Küncher kemik dikişi

Küncher kemik sütür yöntemi ilk olarak 1946'da öğrenildi. Daha sonra modern Almanya topraklarında revaskülarizasyon yoluyla kemik dokusunu restore etmeye yönelik ilk operasyon gerçekleştirildi. Bu teknoloji, yüksek verimlilik ve bir dizi başka avantaj göstermiştir. 80'li yılların ortalarına kadar tıpta aktif olarak kullanıldı. Ancak çok sayıda deneyden sonra, bu kadar dikkat çekici bir bilimsel başarının sonucu sorgulandı ve bunun sonucunda resmi olarak etkili olduğu düşünülmedi. Çok sayıda kaynaktan alınan bilgileri kullanarak kemik rekonstrüksiyonunun özünü tam olarak açıklarsak aşağıdaki kısa tanımı elde ederiz. Başlangıç ​​​​olarak, bu yöntemin implantı değiştirerek değil, yeni bir kan kaynağı kullanarak kemiğin bütünlüğünü yeniden sağlamak için kullanıldığına dikkat edilmelidir. Küncher bu teknolojiyi, hastanın bacağındaki kırık sonrası deforme olan epifizin uç parçalarından birini onarmak için kullandı. Bu olaydan önce, güdük olmayan bir yerde kemik yapılarının bu kadar klinik etkililikle restore edilmesi mümkün değildi.

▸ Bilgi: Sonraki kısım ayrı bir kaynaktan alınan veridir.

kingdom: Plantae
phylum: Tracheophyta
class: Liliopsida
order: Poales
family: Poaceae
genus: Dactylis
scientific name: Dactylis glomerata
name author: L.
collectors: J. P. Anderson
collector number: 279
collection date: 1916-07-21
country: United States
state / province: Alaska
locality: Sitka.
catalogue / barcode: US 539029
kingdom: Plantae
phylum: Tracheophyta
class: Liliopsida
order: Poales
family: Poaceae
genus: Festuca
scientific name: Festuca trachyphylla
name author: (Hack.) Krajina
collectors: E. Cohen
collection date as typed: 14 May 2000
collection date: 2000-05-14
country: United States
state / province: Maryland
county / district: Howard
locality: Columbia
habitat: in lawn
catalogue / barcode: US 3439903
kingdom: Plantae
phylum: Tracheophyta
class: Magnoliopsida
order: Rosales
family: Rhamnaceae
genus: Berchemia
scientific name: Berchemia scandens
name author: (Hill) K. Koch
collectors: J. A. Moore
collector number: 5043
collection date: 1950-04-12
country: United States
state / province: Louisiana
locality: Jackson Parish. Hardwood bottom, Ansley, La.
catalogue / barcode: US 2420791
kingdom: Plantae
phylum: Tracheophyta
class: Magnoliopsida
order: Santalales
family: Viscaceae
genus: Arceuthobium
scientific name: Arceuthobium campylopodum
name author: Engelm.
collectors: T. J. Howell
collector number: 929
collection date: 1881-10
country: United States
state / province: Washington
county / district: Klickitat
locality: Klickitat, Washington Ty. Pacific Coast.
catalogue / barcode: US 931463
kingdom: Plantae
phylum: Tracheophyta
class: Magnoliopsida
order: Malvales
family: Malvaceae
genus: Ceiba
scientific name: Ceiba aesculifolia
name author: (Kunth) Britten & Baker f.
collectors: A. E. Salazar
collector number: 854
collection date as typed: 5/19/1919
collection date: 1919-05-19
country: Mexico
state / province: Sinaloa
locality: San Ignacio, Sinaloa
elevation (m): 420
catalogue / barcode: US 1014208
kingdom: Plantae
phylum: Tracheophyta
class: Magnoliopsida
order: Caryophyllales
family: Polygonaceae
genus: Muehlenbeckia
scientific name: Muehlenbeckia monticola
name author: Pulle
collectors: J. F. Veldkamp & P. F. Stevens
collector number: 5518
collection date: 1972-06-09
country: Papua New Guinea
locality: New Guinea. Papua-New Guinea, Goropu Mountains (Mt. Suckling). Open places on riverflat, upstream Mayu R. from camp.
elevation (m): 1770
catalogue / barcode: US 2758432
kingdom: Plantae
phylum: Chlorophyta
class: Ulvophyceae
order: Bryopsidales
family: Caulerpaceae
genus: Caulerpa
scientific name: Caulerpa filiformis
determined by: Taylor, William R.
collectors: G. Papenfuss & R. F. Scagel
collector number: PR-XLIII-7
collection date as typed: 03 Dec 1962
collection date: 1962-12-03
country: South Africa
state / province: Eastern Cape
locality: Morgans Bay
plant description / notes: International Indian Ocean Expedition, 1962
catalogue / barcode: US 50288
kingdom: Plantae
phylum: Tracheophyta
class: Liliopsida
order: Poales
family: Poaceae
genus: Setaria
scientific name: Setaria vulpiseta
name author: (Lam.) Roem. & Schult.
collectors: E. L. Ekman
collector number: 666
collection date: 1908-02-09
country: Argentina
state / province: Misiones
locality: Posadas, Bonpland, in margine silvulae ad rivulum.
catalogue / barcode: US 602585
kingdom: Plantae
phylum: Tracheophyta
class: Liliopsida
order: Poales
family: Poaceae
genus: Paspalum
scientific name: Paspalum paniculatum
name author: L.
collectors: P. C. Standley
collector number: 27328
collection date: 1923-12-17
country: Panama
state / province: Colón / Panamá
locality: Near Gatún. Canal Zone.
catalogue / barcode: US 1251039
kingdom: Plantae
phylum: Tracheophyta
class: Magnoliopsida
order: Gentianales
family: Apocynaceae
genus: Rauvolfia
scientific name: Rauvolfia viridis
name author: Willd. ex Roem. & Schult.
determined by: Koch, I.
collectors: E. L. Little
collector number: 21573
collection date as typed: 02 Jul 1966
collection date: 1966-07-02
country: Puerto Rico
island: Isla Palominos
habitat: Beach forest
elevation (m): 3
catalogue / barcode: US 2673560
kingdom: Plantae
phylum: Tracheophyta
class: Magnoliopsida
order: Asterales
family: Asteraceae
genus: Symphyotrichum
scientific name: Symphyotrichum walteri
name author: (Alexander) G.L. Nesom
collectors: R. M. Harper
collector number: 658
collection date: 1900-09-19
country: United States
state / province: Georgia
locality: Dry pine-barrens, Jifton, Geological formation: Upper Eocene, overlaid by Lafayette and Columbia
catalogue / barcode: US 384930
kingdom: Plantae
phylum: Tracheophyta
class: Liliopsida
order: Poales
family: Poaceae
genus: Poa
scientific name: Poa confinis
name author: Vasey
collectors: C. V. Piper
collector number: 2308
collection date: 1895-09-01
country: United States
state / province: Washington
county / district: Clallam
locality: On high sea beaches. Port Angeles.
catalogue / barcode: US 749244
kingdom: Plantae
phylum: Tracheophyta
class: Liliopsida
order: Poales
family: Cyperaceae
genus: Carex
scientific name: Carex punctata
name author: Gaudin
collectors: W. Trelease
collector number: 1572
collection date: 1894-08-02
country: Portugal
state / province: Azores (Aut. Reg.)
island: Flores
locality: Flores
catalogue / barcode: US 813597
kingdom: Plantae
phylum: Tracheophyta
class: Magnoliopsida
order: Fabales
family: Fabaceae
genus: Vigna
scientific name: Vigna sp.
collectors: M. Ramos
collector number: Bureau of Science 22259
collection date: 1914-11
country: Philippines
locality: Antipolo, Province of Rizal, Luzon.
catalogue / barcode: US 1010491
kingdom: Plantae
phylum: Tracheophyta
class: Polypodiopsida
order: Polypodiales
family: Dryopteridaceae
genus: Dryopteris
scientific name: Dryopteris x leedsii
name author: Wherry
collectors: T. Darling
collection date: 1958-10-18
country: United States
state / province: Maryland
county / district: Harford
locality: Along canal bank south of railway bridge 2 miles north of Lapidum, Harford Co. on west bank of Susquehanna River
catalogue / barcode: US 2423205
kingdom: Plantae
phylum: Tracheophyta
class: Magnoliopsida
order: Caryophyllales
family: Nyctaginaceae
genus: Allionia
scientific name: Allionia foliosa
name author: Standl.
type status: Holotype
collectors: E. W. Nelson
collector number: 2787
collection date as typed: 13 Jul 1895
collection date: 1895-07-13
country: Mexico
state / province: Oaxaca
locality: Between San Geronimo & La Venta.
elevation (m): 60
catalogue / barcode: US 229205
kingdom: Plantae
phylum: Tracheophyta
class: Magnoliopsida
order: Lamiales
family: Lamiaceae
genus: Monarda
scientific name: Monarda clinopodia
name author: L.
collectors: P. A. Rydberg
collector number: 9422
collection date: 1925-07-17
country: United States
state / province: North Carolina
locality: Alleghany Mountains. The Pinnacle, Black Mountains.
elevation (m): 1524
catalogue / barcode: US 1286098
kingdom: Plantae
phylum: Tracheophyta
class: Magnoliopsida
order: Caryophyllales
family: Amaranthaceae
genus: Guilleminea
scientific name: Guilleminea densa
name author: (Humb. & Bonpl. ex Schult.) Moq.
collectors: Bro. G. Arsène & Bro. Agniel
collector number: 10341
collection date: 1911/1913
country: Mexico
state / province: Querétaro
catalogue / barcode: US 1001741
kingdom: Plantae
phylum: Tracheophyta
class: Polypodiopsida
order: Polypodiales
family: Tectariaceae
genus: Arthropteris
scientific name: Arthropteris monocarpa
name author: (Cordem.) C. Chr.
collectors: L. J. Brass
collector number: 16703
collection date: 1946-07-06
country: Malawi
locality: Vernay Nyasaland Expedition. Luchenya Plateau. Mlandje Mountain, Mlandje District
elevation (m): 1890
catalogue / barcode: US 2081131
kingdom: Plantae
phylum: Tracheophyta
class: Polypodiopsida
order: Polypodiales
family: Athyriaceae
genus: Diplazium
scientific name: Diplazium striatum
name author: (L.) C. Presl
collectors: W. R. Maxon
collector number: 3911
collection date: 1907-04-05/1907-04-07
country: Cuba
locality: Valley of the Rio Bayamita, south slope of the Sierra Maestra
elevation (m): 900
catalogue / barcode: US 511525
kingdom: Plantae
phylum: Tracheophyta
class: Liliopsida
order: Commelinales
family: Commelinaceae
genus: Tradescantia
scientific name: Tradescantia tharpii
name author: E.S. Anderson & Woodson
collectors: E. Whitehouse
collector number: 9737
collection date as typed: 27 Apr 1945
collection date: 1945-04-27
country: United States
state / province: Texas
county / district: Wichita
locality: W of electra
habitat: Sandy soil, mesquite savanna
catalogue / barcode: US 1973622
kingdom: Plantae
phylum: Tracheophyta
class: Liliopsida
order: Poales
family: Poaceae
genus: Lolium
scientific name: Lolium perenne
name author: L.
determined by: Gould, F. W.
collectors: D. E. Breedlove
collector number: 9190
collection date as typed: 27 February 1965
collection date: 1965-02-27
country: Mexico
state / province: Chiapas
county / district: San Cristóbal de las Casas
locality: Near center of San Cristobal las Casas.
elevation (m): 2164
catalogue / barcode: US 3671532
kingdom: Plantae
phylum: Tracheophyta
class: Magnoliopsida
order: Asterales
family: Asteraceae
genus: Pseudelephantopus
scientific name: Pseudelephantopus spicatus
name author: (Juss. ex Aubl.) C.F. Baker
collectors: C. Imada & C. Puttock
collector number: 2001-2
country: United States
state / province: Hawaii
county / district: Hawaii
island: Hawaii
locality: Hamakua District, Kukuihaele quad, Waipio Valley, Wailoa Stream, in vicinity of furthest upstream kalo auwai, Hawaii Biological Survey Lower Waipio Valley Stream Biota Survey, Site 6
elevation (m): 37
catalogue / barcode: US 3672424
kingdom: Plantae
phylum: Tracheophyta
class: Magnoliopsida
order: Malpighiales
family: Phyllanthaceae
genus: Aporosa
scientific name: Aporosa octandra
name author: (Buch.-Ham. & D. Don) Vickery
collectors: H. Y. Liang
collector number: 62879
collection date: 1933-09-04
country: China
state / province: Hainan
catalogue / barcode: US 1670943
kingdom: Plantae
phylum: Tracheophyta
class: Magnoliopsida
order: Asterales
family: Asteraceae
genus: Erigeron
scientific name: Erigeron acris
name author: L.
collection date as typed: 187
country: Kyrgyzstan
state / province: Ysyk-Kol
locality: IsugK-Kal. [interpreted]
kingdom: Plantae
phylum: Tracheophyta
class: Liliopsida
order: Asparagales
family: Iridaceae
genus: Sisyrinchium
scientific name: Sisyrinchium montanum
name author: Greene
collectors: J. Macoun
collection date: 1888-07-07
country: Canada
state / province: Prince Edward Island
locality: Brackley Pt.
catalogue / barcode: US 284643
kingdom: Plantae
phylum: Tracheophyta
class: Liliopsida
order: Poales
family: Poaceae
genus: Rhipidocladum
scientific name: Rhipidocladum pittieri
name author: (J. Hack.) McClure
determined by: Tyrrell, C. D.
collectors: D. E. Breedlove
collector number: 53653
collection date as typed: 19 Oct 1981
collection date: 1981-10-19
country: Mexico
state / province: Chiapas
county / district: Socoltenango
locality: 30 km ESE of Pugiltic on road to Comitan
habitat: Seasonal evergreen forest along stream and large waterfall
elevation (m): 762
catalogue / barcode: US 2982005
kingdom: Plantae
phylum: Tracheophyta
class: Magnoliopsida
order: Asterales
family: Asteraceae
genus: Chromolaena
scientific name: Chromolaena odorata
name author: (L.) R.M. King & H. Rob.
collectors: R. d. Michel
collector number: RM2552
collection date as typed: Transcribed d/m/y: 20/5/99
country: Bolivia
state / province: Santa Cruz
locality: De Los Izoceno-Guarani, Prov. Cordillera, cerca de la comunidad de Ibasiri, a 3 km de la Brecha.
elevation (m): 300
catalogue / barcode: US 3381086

Bu cerrahi işlem sonrasında kemik dokusu reddedilmeden yenilense de iyileşmesi oldukça yavaştır. Kemik rekonstrüksiyonu sonrasında hastanın eğer genç ise 12-18 ay kadar bastonla yürümeye devam etmesi gerekir. Kemik restorasyon sürecinin süresini etkileyen faktörler hastanın yaşı, diyabet, obezite ve sistemik metabolik bozuklukların varlığıdır. Bu müdahale neredeyse her zaman osteomiyelit, tromboz ve kemik segmentinin birleşmemesi gibi komplikasyon riskiyle gerçekleştirilir.